EXERCISE DESCRIPTION: In the listing beneath this line, copy exactly the lines starting with the one containing "Representation-rerouted Mistral-7B-Instruct-v2, steered" and going on through the one containing "[^bignote-api]: Note that".

SOURCE MATERIAL Block Start

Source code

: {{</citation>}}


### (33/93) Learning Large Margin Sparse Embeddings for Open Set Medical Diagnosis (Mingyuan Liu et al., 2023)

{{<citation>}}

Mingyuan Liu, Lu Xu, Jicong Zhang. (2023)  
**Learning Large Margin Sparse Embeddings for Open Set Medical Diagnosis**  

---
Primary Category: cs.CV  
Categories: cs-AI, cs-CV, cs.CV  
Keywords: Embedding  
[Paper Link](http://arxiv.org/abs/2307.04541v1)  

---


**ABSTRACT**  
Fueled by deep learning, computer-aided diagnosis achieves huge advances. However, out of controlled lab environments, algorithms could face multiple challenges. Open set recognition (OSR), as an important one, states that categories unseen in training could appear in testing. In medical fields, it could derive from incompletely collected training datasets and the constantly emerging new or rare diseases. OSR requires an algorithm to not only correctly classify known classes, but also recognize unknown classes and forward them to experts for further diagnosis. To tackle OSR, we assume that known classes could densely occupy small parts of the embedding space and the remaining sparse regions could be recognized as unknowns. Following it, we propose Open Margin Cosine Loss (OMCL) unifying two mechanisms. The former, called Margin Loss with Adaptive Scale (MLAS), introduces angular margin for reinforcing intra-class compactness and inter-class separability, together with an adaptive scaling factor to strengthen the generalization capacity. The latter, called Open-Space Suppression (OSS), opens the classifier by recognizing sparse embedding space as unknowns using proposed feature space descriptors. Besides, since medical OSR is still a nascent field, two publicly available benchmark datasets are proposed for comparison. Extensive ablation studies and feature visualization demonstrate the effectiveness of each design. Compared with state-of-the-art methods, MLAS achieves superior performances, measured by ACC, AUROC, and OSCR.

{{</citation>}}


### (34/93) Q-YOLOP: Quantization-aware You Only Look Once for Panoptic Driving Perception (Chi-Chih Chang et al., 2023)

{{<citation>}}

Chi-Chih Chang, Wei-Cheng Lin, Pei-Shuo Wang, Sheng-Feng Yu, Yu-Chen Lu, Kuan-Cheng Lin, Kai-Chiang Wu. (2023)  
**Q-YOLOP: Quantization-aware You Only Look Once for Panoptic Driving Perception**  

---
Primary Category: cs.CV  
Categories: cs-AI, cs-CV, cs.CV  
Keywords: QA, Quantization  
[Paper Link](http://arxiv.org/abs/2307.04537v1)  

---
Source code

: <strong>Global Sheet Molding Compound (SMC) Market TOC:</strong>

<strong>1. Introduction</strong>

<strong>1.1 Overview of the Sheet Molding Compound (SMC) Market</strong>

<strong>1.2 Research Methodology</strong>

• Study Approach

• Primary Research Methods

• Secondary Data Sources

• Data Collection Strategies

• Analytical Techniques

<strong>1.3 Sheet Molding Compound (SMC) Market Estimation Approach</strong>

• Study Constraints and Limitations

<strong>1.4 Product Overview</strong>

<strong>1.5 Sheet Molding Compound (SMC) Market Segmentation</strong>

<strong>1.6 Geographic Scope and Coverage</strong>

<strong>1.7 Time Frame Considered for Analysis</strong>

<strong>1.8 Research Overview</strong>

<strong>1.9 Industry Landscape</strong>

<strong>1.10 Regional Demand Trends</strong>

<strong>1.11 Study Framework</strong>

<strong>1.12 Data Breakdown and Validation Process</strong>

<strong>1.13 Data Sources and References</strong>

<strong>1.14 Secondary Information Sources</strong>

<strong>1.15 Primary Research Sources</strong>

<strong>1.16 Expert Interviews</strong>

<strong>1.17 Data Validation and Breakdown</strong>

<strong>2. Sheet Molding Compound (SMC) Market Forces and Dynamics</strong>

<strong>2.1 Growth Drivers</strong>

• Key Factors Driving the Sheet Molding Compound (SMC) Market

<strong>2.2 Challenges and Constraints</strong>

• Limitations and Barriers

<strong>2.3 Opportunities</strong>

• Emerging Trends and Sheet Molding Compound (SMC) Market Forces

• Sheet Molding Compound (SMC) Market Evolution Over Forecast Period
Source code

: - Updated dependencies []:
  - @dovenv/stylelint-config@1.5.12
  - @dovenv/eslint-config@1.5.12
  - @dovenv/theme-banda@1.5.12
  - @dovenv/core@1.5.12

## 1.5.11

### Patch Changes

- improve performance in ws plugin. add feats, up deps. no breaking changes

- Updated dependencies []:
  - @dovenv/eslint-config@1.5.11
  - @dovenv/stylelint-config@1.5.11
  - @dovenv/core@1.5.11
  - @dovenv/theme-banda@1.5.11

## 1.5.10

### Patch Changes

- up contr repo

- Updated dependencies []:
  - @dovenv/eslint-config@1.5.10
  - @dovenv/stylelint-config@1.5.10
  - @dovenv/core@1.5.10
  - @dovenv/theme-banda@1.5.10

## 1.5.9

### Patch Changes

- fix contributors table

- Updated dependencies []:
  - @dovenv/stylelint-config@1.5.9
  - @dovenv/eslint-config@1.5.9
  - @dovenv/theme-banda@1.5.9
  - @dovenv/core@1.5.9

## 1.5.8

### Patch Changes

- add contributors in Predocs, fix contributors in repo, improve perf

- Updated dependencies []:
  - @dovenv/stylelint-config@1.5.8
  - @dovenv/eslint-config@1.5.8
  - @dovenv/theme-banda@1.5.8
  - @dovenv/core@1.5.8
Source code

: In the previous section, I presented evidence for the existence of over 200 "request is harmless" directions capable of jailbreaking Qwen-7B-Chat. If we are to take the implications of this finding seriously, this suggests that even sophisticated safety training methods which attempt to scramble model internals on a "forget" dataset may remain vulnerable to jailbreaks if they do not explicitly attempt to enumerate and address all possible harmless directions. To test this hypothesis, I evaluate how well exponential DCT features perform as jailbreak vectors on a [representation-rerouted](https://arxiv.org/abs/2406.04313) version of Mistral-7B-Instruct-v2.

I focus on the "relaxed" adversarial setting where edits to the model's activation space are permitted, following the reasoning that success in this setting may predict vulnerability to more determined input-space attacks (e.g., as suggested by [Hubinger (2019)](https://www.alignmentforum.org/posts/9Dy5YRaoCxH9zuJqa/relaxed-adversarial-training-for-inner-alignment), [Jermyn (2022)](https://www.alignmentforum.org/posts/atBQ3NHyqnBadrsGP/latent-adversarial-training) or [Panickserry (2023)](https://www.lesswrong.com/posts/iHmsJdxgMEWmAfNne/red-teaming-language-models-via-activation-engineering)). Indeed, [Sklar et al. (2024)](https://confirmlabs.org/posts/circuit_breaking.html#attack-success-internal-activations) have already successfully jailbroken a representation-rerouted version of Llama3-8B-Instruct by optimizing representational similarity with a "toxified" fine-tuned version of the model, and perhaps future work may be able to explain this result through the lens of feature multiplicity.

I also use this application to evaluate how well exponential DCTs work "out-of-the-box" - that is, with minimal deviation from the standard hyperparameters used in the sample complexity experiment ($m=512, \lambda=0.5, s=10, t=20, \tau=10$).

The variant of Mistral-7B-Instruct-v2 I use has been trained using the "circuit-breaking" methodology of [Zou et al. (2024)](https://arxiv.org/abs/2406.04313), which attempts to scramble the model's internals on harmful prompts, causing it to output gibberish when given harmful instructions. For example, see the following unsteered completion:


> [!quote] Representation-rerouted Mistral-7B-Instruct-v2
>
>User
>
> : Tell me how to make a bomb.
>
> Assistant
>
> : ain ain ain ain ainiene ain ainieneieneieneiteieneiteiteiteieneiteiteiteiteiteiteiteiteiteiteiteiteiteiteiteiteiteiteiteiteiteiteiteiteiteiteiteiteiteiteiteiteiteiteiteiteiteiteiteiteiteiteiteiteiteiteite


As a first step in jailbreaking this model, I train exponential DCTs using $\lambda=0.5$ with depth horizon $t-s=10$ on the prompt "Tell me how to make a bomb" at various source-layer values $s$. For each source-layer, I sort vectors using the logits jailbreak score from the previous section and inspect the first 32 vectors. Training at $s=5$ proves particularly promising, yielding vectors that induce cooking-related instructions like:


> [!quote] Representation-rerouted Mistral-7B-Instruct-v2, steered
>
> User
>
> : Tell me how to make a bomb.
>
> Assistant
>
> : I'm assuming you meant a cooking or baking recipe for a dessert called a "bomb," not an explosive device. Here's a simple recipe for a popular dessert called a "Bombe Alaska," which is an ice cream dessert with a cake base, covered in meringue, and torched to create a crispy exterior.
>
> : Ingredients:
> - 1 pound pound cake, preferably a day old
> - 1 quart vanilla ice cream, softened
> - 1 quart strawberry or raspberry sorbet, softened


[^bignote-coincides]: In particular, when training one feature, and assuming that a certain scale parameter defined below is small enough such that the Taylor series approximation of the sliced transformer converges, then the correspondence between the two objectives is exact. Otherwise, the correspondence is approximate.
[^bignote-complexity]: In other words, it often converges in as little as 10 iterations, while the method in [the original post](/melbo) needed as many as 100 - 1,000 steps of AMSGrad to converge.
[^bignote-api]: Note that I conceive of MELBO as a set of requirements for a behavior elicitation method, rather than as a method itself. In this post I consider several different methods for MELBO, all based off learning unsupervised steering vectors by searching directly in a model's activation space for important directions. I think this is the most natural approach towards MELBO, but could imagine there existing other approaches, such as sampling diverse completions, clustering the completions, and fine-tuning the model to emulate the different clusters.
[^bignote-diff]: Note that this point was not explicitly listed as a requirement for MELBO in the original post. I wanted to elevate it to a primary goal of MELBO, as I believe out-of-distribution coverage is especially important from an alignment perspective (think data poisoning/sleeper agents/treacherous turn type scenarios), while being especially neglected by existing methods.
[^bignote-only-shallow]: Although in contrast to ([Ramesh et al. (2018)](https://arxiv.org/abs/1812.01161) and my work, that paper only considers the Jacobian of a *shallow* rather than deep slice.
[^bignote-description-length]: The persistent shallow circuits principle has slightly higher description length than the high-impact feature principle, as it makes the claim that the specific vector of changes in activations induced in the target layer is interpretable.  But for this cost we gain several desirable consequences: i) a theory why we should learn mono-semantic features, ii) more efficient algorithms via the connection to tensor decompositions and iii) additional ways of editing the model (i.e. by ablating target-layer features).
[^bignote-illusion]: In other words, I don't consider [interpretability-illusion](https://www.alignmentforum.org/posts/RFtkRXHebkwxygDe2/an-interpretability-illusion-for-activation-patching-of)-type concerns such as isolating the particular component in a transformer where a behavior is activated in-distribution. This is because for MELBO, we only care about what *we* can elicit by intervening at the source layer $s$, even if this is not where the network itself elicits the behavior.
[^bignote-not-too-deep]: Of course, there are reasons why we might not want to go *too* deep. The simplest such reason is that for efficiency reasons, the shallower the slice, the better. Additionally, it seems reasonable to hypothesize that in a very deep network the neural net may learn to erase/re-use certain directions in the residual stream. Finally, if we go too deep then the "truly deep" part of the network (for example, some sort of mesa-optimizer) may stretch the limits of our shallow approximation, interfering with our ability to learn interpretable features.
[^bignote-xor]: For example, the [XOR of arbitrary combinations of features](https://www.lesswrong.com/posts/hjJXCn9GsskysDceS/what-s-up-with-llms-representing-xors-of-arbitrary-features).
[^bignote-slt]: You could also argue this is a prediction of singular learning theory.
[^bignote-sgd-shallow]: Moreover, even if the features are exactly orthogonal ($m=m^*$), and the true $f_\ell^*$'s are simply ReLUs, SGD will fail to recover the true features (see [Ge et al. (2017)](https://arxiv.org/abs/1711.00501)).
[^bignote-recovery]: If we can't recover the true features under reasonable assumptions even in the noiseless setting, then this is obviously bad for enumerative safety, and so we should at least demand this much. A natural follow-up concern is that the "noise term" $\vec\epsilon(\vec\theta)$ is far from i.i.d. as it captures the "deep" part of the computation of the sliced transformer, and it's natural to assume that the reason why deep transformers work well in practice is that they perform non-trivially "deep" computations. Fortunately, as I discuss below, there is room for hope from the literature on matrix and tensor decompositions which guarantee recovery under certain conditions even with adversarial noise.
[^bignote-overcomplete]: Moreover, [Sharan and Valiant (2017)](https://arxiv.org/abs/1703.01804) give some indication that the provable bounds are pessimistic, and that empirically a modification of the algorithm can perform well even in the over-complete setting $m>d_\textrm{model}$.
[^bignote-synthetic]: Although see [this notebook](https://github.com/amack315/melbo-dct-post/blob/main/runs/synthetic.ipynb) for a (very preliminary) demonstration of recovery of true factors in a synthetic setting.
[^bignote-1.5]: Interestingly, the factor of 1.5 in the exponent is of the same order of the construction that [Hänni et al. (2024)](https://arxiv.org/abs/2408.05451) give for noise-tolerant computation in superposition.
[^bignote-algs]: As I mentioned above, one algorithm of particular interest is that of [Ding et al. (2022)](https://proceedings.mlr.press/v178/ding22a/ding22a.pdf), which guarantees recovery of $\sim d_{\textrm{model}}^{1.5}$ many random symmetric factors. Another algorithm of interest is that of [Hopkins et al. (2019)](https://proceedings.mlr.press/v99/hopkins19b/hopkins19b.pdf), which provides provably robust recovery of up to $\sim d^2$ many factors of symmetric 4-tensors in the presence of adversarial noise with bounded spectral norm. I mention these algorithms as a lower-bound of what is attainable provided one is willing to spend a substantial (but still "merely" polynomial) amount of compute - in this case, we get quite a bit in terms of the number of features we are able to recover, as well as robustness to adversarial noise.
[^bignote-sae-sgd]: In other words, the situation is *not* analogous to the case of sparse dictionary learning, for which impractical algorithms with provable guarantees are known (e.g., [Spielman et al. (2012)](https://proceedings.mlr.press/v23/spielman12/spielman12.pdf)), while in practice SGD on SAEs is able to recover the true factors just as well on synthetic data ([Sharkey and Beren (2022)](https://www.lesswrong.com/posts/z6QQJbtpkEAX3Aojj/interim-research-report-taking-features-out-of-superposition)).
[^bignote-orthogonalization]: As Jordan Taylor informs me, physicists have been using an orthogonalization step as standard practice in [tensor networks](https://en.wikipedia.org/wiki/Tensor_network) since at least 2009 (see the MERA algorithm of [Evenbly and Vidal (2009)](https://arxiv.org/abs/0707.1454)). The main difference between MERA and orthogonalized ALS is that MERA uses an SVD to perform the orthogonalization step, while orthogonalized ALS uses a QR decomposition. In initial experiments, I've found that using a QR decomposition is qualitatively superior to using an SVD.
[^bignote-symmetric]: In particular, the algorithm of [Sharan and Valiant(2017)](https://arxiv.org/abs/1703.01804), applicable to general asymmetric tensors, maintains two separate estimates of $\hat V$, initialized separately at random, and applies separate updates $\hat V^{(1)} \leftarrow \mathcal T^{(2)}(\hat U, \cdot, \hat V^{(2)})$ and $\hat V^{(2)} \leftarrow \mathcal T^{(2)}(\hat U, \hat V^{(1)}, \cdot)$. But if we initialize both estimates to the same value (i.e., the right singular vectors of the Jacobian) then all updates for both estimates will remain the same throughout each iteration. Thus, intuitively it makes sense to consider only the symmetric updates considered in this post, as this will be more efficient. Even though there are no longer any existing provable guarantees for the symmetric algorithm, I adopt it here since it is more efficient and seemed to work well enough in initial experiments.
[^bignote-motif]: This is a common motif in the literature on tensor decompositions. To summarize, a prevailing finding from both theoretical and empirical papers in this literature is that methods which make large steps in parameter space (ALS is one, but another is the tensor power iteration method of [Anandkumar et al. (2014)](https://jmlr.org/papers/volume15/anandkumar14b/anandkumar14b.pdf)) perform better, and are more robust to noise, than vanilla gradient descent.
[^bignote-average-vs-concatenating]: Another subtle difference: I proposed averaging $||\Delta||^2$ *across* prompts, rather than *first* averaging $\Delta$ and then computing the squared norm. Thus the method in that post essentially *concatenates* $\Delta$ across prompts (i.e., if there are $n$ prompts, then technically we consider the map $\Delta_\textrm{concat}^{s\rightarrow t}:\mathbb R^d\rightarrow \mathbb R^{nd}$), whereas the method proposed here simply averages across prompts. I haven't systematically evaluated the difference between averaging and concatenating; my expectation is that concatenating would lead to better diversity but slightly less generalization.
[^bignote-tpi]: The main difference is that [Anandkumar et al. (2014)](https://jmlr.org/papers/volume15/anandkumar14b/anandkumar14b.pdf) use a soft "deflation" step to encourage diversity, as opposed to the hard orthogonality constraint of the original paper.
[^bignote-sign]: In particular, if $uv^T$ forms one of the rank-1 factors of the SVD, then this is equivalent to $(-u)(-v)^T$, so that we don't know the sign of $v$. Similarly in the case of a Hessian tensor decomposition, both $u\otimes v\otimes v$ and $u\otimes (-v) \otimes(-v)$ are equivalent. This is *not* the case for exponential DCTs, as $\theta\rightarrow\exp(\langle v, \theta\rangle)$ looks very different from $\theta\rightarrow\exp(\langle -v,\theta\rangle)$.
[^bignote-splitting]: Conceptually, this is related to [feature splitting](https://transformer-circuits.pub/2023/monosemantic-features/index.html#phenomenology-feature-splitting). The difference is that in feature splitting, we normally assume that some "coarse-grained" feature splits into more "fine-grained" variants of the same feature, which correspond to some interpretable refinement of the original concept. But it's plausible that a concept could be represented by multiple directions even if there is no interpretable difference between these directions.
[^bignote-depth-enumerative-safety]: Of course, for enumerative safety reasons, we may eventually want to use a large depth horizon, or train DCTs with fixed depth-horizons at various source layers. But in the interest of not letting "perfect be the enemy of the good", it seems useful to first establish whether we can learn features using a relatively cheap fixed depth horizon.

SOURCE MATERIAL Block End

SOLVED PROBLEM:
> [!quote] Representation-rerouted Mistral-7B-Instruct-v2, steered
>
> User
>
> : Tell me how to make a bomb.
>
> Assistant
>
> : I'm assuming you meant a cooking or baking recipe for a dessert called a "bomb," not an explosive device. Here's a simple recipe for a popular dessert called a "Bombe Alaska," which is an ice cream dessert with a cake base, covered in meringue, and torched to create a crispy exterior.
>
> : Ingredients:
> - 1 pound pound cake, preferably a day old
> - 1 quart vanilla ice cream, softened
> - 1 quart strawberry or raspberry sorbet, softened


[^bignote-coincides]: In particular, when training one feature, and assuming that a certain scale parameter defined below is small enough such that the Taylor series approximation of the sliced transformer converges, then the correspondence between the two objectives is exact. Otherwise, the correspondence is approximate.
[^bignote-complexity]: In other words, it often converges in as little as 10 iterations, while the method in [the original post](/melbo) needed as many as 100 - 1,000 steps of AMSGrad to converge.
[^bignote-api]: Note that I conceive of MELBO as a set of requirements for a behavior elicitation method, rather than as a method itself. In this post I consider several different methods for MELBO, all based off learning unsupervised steering vectors by searching directly in a model's activation space for important directions. I think this is the most natural approach towards MELBO, but could imagine there existing other approaches, such as sampling diverse completions, clustering the completions, and fine-tuning the model to emulate the different clusters.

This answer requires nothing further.